During Porchfest, May 18, The Place will have a smoked pig and Workingman's Dead. ($5 cover)

Tommyrotter Distillery's Cask Strength Bourbon-Barrel Gin received the coveted Chairman’s Trophy at the Ultimate Spirits Challenge.

"No crybabies allowed," the sign in the window of Lawrences says, and the owner of the Springville neighborhood bar, still going strong after 80 years, wouldn't change a thing.

Taste of Tanzania, a fundraiser for an African girls school, is Monday at Westminster Presbyterian Church, 724 Delaware Ave. Tickets, $30 to $100, available here.

The Draft Room, 79 Perry St., is offering a barbecue-and-beer pairing dinner May 22. Tickets are $40, plus tax and tip. Included among the five courses are smoked wings and smoked S'mores.

READERS ASK

Q: Last week, when I called my mother's favorite restaurant to make reservations for our Mother's Day dinner, the woman who answered the phone told me that I would need to give her a credit card number to hold a table for six people. The credit card was so the restaurant could charge me if I did not show up. How insulting. I'm never going back.

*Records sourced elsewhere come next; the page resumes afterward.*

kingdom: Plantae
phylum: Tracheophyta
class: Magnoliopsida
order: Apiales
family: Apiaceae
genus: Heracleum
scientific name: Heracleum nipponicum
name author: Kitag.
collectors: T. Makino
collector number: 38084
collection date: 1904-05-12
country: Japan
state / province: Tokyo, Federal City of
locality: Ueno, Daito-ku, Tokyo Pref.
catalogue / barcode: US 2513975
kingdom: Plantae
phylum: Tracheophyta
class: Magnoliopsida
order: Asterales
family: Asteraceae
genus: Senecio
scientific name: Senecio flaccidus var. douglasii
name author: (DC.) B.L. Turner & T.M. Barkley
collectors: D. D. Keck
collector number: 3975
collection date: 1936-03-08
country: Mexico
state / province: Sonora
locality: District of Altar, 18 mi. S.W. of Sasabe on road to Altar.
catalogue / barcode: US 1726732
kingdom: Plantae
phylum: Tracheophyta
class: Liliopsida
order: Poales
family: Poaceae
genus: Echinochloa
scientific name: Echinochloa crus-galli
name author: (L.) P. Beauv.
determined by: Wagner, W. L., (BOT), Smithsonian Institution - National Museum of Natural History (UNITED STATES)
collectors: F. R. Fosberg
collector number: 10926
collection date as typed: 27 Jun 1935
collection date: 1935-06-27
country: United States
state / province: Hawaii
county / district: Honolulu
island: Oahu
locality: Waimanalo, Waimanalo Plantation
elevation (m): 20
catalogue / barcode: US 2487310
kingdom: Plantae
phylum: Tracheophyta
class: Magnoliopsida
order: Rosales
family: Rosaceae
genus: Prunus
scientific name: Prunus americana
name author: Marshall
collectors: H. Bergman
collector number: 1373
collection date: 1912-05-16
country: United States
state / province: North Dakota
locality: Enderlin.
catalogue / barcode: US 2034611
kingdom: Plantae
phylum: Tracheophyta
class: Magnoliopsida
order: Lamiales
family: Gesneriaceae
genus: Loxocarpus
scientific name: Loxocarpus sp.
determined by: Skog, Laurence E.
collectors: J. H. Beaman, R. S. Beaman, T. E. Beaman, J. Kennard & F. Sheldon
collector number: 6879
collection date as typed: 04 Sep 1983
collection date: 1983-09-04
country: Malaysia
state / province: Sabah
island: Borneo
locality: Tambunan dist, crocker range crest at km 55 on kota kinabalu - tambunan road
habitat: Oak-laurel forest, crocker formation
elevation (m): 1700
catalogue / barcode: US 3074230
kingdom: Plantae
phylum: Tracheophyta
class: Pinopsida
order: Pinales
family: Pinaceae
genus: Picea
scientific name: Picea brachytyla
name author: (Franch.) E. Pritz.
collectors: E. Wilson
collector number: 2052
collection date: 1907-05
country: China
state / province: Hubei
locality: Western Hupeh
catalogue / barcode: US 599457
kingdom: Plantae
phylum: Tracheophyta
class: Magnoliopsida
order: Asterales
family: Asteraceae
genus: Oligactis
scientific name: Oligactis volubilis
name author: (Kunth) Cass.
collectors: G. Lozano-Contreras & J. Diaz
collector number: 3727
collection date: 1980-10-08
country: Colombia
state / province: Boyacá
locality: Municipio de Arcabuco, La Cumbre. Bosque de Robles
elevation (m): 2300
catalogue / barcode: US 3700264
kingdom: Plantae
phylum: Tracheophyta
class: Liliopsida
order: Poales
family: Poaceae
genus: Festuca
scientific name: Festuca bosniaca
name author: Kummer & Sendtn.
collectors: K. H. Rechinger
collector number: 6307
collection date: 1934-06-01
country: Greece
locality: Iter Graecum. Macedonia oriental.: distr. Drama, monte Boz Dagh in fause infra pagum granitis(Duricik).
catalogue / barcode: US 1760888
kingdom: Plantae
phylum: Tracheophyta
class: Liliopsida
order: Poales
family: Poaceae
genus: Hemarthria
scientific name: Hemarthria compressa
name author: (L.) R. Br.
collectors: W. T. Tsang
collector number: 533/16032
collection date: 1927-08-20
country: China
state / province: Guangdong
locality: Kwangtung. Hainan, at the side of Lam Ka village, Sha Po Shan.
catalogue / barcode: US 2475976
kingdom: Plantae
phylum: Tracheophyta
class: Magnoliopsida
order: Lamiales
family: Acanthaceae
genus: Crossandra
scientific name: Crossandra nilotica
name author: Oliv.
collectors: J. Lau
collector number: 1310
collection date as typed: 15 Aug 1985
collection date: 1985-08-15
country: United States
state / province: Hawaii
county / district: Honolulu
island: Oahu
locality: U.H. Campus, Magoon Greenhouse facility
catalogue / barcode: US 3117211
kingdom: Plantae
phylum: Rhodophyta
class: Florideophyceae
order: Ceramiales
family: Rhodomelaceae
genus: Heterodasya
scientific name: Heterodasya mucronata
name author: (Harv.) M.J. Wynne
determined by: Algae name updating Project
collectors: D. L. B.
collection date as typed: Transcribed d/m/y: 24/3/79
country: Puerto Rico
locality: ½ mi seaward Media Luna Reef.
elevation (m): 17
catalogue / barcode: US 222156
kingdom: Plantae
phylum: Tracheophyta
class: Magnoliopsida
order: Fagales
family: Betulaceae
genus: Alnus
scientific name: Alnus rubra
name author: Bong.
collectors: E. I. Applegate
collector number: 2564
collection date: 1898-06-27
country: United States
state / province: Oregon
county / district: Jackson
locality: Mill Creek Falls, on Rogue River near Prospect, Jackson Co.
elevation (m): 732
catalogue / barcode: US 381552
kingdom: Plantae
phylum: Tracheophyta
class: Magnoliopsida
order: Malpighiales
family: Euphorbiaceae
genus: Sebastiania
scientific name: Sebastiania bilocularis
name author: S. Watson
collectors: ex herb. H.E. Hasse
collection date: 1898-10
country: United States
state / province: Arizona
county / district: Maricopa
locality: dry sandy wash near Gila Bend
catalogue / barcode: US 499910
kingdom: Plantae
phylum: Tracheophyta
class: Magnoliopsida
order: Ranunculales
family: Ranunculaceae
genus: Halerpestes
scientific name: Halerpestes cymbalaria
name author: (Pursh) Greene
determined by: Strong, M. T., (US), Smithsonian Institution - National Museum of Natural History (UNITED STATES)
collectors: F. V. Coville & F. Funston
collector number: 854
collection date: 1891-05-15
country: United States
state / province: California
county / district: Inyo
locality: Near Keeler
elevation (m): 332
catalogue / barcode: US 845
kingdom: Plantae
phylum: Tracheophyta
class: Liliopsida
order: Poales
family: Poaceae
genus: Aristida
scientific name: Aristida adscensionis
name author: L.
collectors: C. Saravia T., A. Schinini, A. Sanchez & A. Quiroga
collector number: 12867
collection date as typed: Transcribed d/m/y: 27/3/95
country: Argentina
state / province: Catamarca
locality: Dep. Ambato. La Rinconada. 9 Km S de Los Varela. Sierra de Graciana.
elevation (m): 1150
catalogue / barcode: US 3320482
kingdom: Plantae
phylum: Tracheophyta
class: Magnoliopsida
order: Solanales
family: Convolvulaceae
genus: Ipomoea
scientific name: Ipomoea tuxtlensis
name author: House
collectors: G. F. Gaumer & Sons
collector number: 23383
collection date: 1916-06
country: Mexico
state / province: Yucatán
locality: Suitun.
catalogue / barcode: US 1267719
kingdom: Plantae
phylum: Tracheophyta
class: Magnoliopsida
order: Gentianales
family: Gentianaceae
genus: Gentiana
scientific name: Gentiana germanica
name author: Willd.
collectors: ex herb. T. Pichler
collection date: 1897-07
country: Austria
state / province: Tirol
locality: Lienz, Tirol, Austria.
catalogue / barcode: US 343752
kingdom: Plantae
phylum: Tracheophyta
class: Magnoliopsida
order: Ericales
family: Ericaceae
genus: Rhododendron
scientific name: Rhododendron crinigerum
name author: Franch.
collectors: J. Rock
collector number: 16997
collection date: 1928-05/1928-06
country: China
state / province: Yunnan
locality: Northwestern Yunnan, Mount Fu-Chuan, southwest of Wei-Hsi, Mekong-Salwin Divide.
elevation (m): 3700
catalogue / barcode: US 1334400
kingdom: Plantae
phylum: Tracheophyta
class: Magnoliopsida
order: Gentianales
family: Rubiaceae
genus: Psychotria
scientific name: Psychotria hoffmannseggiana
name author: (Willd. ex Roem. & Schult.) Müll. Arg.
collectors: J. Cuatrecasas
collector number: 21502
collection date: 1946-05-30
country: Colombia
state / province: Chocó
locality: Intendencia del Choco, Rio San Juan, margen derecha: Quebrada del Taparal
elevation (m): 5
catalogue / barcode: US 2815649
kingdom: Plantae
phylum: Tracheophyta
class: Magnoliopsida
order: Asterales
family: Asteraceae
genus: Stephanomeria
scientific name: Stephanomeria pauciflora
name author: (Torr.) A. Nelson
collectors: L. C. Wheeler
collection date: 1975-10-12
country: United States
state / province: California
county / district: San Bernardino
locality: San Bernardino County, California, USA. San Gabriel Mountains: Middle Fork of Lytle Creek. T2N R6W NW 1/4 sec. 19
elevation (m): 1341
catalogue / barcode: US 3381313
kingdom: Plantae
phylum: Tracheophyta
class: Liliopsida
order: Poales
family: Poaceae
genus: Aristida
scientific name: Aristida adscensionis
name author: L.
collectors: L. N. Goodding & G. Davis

A: Whoa, there. Mother's Day is the most-booked restaurant reservation of the year, surpassing even Valentine's Day. Restaurants that want to stay in business in this challenging economic climate -- so they may serve you in the future -- have to make the most of the big-dollar days. You're being slightly inconvenienced for the sins of others, certainly, but you live among people willing to make multiple reservations at different restaurants and not show up, without a timely cancellation, heedless of its impact on the restaurant and its staff. You may wish to reconsider that position.